** Opening Given text block **
And then, of course, there were the repeat winners — one of the Emmys’ weaknesses. Claire Danes, “Modern Family,” Jim Parsons, and Julia Louis-Dreyfus all did it again. Indeed, “Modern Family” is now part of an elite Emmy club of shows — “Frasier,” “Cheers,” and “All in the Family” — that have won at least four times.

There were special moments during the night, even though they were few and far between. Bob Newhart got a lovely standing ovation. Michael Douglas won for best actor and thanked his costar Matt Damon, saying he was sharing the award with him. “Do you want the bottom or the top?” he said to much laughter.

Wever stole a few hearts with her acceptance speech, which I can quote here in full: “Thank you so much. Thank you so much. I gotta go. Bye.” Her “Nurse Jackie” character, Zoey, might have lingered to awkwardly savor the attention, but Wever was charmingly overwhelmed. She was deserving, too, after Zoey came of age during the last season.

During his acceptance, Parsons welled up (“It’s so silly to be emotional, isn’t it?”) and Hale was thrilled (“This is mind-blowing!”). But Louis-Dreyfus had the most clever minute on the stage, bringing Hale to stand behind her as she accepted her statue. On “Veep,” Hale’s codependent character feeds her the right things to say; on the stage, he did the same thing. It was impromptu excellence.

And what of Harris? The guy is usually winning, but his requisite song-and-dance bit in the middle of the show wasn’t. The song was about how long the Emmycast lasts, and the nerve it takes to put a song-and-dance number in the middle of the show; but the meta touch didn’t save the day. The meta approach also failed to save the opening sketch, as past Emmy hosts — Jimmy Fallon, Jimmy Kimmel, Jane Lynch, Conan O’Brien — flanked Harris on the stage.

When the triumphant Golden Globes hosts Tina Fey and Amy Poehler heckled Harris from the audience during the bit, urging him to take his pants off and twerk — “It might be degrading, but I would be degrateful,” Poehler yelled — they reminded us that they are the two hosts we’d probably rather be watching. It was weird.
** Closing Given text block **
(Request 1): In the records, render the stretch that opens with the line containing "新會員購物金有效期為7天，推薦人購物金有效期為9" and closes with the line containing "RAJ SK s.r.o." as a numbered list, skipping any blank lines and leaving out the pictures.
** Opening Records for the task block **
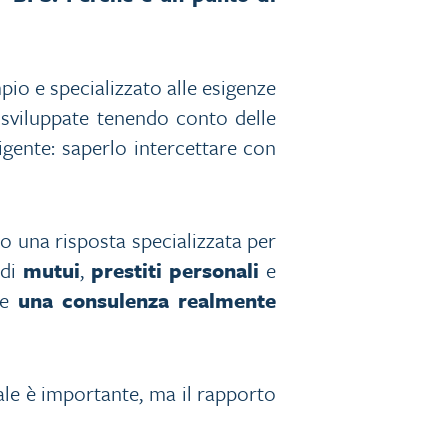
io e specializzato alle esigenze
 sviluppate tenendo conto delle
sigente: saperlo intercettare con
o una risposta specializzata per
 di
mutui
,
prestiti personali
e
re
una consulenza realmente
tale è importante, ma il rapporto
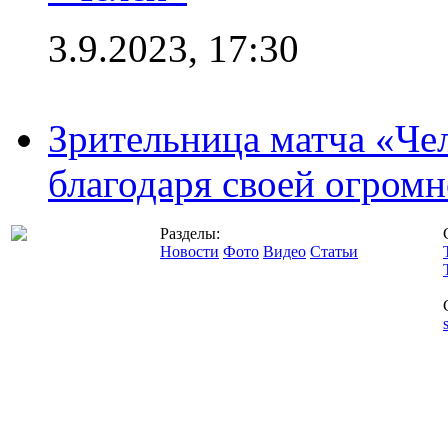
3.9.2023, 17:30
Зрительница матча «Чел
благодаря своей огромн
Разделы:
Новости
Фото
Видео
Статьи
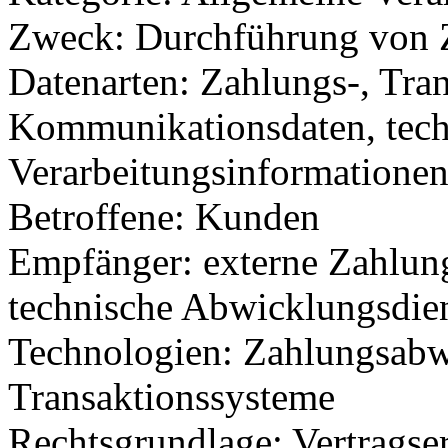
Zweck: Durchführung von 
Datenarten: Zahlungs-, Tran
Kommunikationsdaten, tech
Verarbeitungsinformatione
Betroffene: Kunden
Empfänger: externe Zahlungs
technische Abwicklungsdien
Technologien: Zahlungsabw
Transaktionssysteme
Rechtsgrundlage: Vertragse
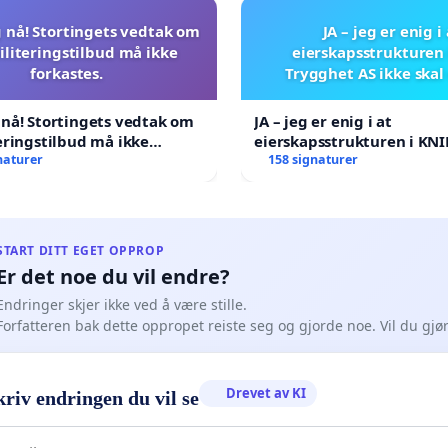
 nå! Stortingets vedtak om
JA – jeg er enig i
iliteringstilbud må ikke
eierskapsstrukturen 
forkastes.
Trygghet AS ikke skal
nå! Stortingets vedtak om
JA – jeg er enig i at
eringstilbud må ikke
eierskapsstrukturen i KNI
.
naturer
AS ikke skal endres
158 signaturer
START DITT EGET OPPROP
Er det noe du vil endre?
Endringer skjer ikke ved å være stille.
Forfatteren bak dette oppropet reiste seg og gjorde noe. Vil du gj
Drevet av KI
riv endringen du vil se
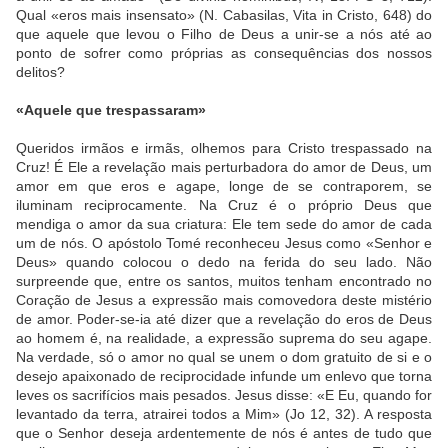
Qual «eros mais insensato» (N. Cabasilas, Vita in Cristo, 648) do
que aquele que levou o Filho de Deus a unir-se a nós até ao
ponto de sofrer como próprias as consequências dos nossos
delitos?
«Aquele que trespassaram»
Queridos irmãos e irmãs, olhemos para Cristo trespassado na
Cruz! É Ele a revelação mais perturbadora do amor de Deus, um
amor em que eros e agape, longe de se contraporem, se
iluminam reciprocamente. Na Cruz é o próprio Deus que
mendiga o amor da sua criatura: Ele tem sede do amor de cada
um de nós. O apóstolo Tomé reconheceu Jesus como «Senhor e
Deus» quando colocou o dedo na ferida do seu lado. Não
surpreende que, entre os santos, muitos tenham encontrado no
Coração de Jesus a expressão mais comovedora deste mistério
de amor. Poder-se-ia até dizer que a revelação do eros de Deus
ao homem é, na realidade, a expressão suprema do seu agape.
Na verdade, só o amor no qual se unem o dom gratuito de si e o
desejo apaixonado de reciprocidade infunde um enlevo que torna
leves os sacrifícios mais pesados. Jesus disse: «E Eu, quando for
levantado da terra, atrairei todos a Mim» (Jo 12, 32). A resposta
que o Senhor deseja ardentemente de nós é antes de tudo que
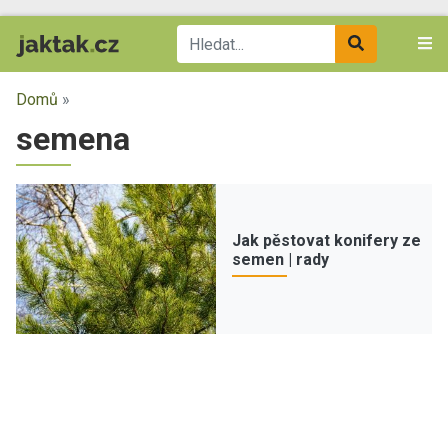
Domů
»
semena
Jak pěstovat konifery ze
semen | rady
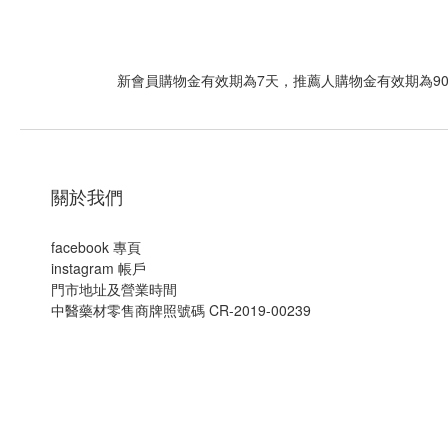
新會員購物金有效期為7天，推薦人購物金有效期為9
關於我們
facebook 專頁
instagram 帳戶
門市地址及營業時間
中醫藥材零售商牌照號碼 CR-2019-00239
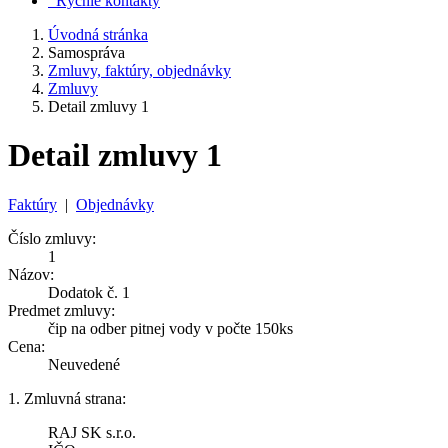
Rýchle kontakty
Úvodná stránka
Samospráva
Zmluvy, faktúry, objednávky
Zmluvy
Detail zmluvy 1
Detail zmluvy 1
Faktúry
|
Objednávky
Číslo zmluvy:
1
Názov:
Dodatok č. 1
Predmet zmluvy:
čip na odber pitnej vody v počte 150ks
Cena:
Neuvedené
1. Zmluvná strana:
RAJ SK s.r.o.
** Closing Records for the task block **
** Opening Records for the task block **
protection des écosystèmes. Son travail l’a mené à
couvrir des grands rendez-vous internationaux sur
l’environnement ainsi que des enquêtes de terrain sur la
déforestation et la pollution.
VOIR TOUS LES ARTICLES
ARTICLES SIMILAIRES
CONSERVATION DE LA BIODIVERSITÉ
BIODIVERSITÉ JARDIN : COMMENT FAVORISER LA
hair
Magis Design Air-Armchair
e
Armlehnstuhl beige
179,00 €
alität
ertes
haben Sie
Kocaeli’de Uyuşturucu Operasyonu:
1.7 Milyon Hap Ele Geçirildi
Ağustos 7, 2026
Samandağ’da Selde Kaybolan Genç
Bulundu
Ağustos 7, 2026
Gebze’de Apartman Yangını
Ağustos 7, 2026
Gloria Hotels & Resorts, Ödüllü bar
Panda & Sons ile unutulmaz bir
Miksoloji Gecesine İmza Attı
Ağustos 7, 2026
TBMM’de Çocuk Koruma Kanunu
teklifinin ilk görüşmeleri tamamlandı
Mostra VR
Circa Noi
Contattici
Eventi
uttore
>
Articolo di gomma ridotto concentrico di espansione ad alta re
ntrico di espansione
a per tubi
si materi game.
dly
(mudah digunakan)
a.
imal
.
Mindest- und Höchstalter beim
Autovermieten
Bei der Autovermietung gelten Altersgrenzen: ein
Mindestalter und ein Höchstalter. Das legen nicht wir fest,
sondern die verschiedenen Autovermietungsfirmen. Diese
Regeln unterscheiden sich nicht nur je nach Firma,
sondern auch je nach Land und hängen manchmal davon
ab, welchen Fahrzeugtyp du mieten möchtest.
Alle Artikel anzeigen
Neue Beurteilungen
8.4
** Closing Records for the task block **
** Opening Records for the task block **
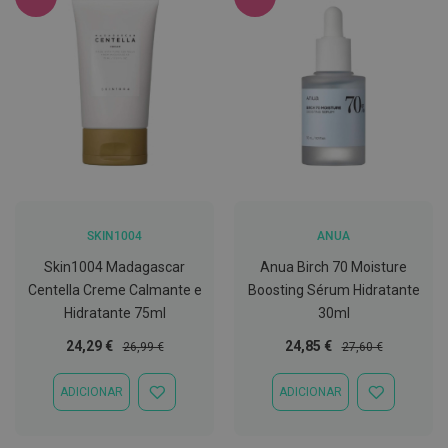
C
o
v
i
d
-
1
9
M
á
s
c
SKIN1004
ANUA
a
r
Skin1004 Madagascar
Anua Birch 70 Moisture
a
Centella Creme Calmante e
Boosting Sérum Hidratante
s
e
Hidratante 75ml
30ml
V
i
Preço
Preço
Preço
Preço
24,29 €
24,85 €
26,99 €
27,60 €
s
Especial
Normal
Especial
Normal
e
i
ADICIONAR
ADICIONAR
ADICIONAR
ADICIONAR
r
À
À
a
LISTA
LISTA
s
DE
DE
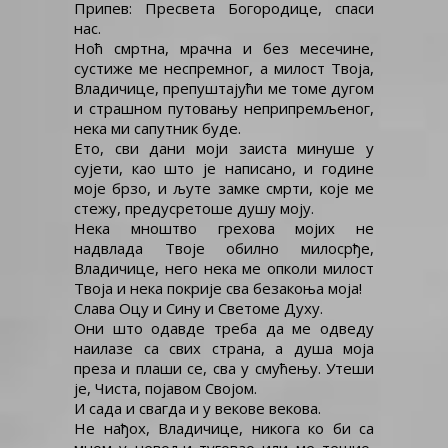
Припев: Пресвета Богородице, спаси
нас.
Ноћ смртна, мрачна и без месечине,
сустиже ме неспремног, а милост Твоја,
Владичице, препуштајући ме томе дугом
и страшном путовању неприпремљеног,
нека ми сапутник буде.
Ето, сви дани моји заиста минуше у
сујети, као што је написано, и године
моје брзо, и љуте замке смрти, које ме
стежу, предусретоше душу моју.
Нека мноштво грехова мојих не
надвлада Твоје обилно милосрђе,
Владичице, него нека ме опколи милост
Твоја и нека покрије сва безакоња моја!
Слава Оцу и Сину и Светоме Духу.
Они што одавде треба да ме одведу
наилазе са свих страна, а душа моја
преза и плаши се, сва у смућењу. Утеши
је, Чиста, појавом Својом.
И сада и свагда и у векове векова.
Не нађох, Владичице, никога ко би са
** Closing Records for the task block **
(Request 2): Write the next part of the Emmys broadcast review.

(Answer box 1):
1. 新會員購物金有效期為7天，推薦人購物金有效期為9
2. 關於我們
3. facebook 專頁
4. instagram 帳戶
5. 門市地址及營業時間
6. 中醫藥材零售商牌照號碼 CR-2019-00239
7. Rýchle kontakty
8. Úvodná stránka
9. Samospráva
10. Zmluvy, faktúry, objednávky
11. Zmluvy
12. Detail zmluvy 1
13. Detail zmluvy 1
14. Faktúry
15. |
16. Objednávky
17. Číslo zmluvy:
18. 1
19. Názov:
20. Dodatok č. 1
21. Predmet zmluvy:
22. čip na odber pitnej vody v počte 150ks
23. Cena:
24. Neuvedené
25. 1. Zmluvná strana:
26. RAJ SK s.r.o.

(Answer box 2):
At points, the E! pre-show looked more like a “Modern Family” featurette. All the show’s actors seemed to stand with Ryan Seacrest or Giuliana Rancic at some point, looking either tired of the red carpet glory after all these years or sullen about the E! mani-cam. No matter how hard Rancic enthused about the channel’s close-up view of famous hands, the owners of those famous hands were pretty consistently unmoved. “I don’t want people to get sick of us,” Julie Bowen said to Seacrest, nominally about the show going into syndication on USA. By the way, the E! people mentioned that syndie deal 1,000 times because E! and USA are corporate cousins.

The pre-show highlights were few and far between, and by highlights I mean awkward moments of course. Zosia Mamet, wearing a tied-dyed shmatta that looked like it was sporting a built-in boob brace, delivered a quick tutorial on the pronunciation of her name. (It’s Sasha with a “Z,” by the way.) Then she talked about a sexual act portrayed on her series, “Girls,” that almost made Rancic — and probably all the E! honchos behind the camera —plotz. Danes totally photo-bombed Lena Dunham’s interview with Seacrest, which was adorable and not awkward except that it was kind of a rescue mission; Danes was clearly trying to wrench attention away from Dunham’s crazy dress.

Rancic asked Louis-Dreyfus if she was like her character on “Veep,” which is like asking Cranston if he’s like Heisenberg. Her thought balloon said, “You gotta be kidding, lady,” but her answer was much more graceful: “I’d like to think I’m a nicer person than she is.”